As I sat at my dining table last night after a long, but satisfyingly productive day, I scrolled through the open tabs on my computer looking for something to lose myself in.
I sought distraction, something to help me unwind.
Out of habit, I checked my social media accounts, hoping to see or read something of value or interest, but was ultimately unsatisfied by what I found.
I then looked for a movie or show to watch, but, again, nothing seemed worthy of the time and attention that would be required of me and I was left feeling disappointed.
As I sat there restlessly wasting time, the thought came to me, “If you have time to do this, you also have time for God.”

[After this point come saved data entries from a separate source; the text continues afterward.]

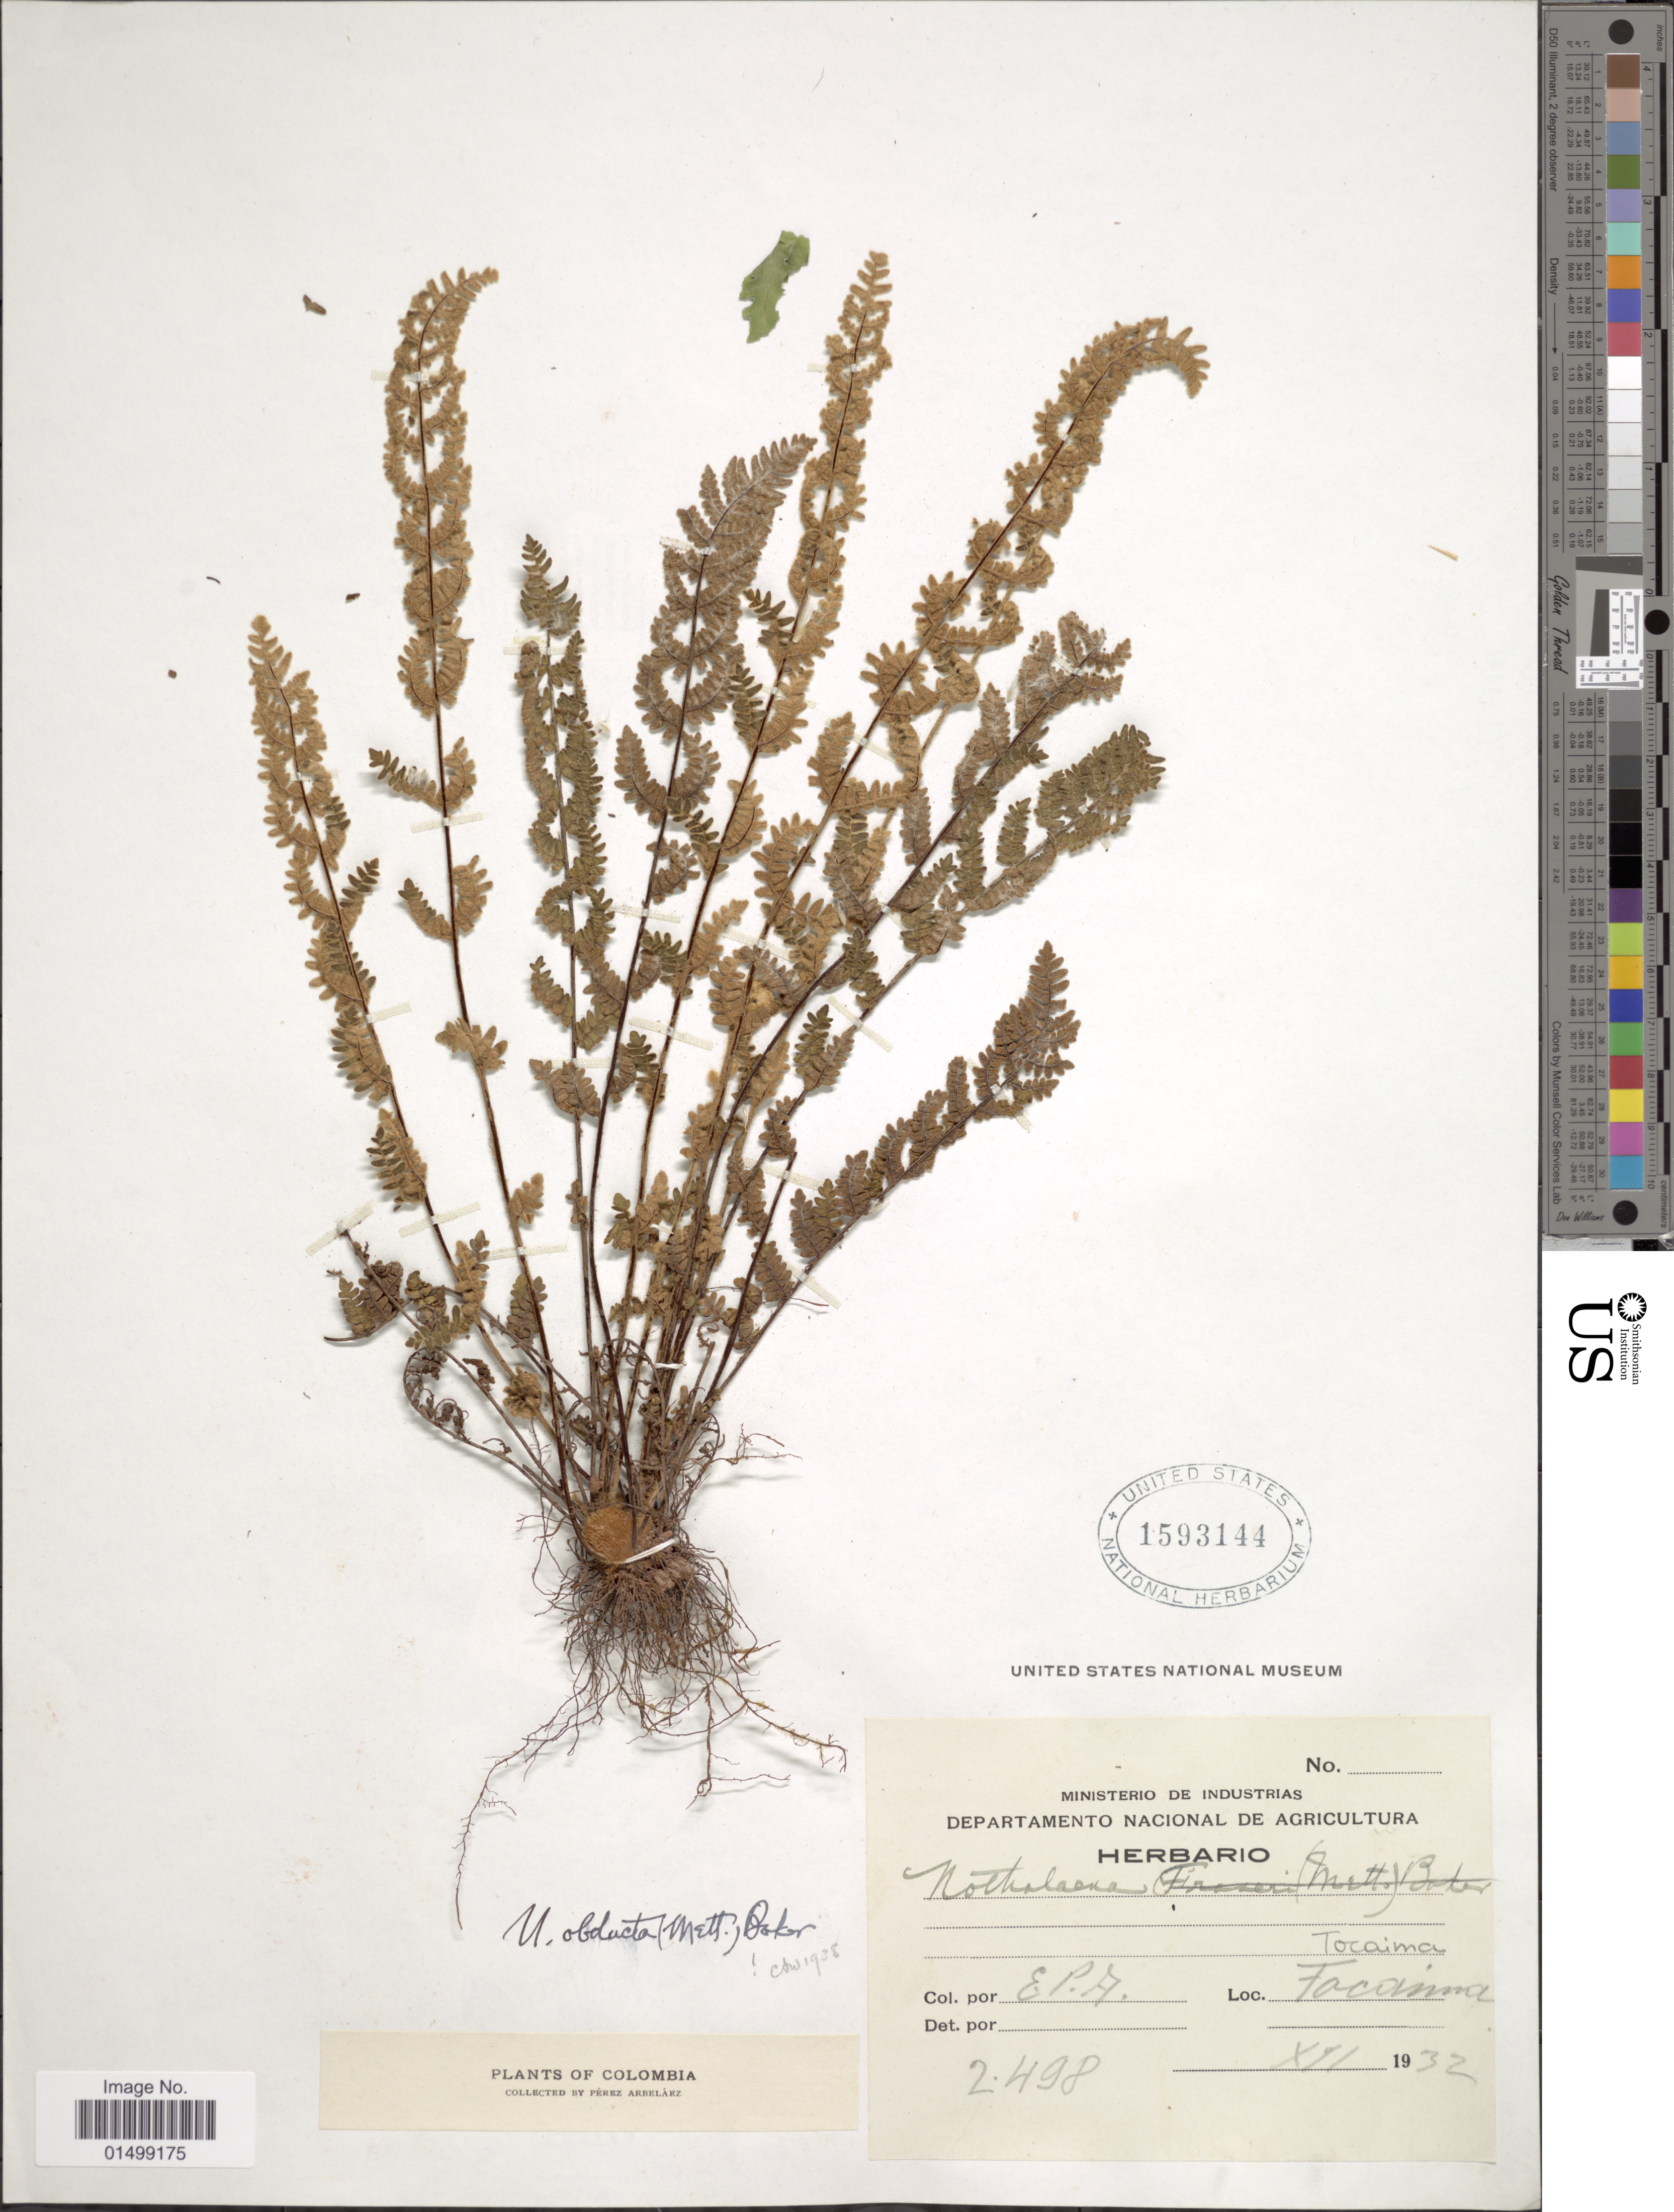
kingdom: Plantae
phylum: Tracheophyta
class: Polypodiopsida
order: Polypodiales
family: Pteridaceae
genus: Cheilanthes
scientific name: Cheilanthes obducta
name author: (Mett.) Baker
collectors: E. P. Arbelaez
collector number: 2498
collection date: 1932-12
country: Colombia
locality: Tocaima.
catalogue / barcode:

I ignored this notion for a while, but I knew what I had to do and I also knew that I was procrastinating.
I closed my laptop, walked over to my meditation space, opened up the book that I read from before settling into quiet contemplation, and said a prayer of both thankfulness and invitation.
I then proceeded to sit quietly for twenty minutes as I try to do twice a day, every day, seeking that place inside of me that is beneath the noise and beyond the toil, the place wherein I attempt to settle into that which is eternal and wherein I attempt to allow that which is eternal to settle into me.
After my meditation session was over, I said another prayer and got ready for bed. I slept well knowing that I would not easily forget the thought: If you have time to do this, you also have time for God.